Foodsharing bewahrt Lebensmittel davor, im Müll zu landen
Zukunft: KI optimiert Lebensmittel-Rettung
Die nächste Generation von Food-Rescue-Apps setzt auf Künstliche Intelligenz. Algorithmen analysieren Verkaufsdaten, Wetterprognosen und lokale Events, um Überschüsse vorherzusagen. Erste Pilotprojekte zeigen: So lassen sich bis zu 30 Prozent mehr Lebensmittel retten.
„Smart Inventory“-Systeme erkennen bereits im Vorfeld, welche Produkte wahrscheinlich nicht verkauft werden, und leiten sie automatisch in Food-Sharing-Kanäle um. Blockchain-Technologie soll zudem die Rückverfolgbarkeit verbessern und Vertrauen schaffen.
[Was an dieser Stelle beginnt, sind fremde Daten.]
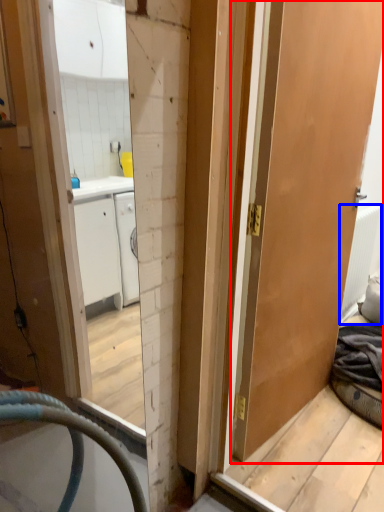
Question: Which object appears farthest to the camera in this image, door (highlighted by a red box) or radiator (highlighted by a blue box)?

Choices:
 (A) door
 (B) radiator

Answer: (B)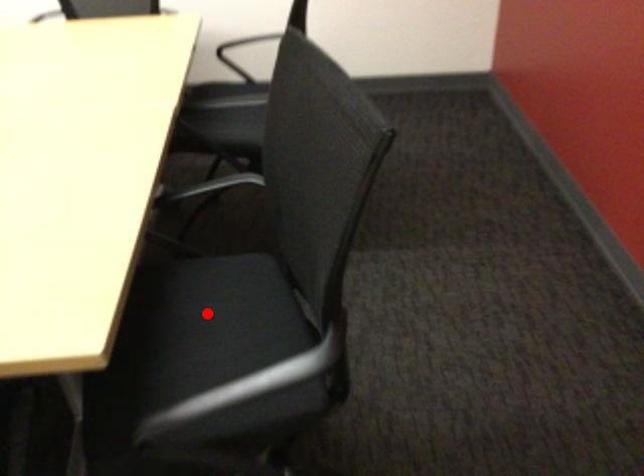
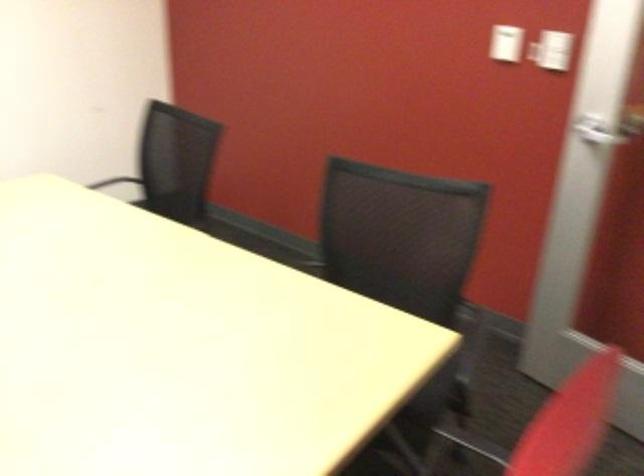
Question: I am providing you with two images of the same scene from different viewpoints. A red point is marked on the first image. At the location where the point appears in image 1, is it still visible in image 2?

Choices:
 (A) Yes
 (B) No

Answer: (B)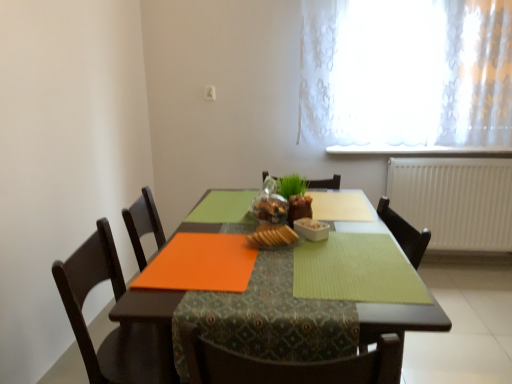
Find the location of a particular element. free spot above orange matte placemat at center (from a real-world perspective) is located at coordinates [x=284, y=247].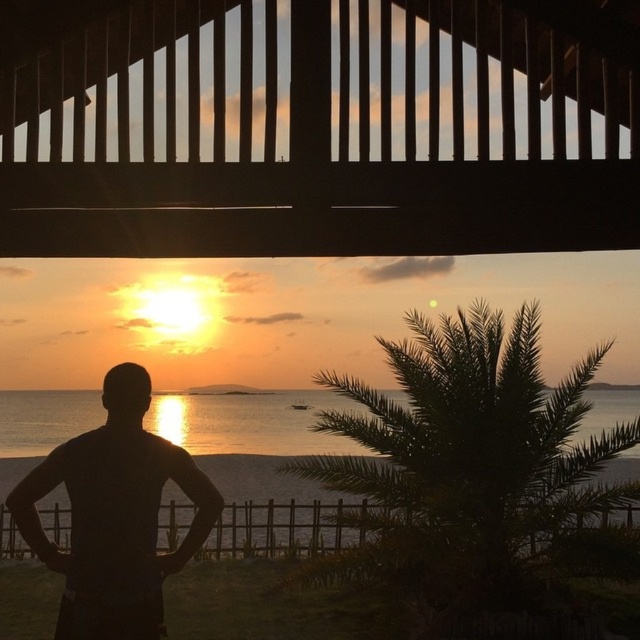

Doch die wahre Innovation liegt in der Vernetzung: Plattformen wie „Food Rescue Hub“ verbinden alle Akteure – von der Produktion über den Handel bis zum Verbraucher. So entsteht ein geschlossener Kreislauf, der Verschwendung systematisch minimiert.
Alternative: Solidarische Landwirtschaft und lokale Initiativen
Wer das System wirklich verändern will, kann sich an Gemeinschaftsgärten oder der „Solidarischen Landwirtschaft“ (Solawi) beteiligen. Bei diesem Konzept tragen mehrere Haushalte gemeinsam die Kosten eines Betriebes und erhalten dafür einen Anteil der Ernte.
Mittlerweile gibt es in Deutschland über 400 Solawi-Betriebe – doppelt so viele wie vor fünf Jahren. Auch Städte investieren verstärkt in Urban Farming: Vertikale Gärten, Aquaponik-Anlagen und Dachgärten reduzieren Transportwege und damit auch Verluste.
Regionale Vermarktungsplattformen wie „Marktschwärmer“ oder „Frischepost“ verkürzen die Wertschöpfungskette und machen Lebensmittel wieder zu dem, was sie sein sollten: wertvoll statt wegwerfbar.
Fazit: Jeder Schritt zählt
Food-Rescue-Apps sind definitiv besser als nichts – sie retten täglich Tonnen von Lebensmitteln und sensibilisieren für das Thema Verschwendung. Aber sie sind nur ein Baustein auf dem Weg zu einem nachhaltigeren Lebensmittelsystem.
Langfristig brauchen wir einen Kulturwandel: weg vom Überfluss-Denken, hin zu bewusstem Konsum. Die Apps können dabei helfen, diesen Wandel zu beschleunigen – vorausgesetzt, wir verlieren die großen Ziele nicht aus den Augen.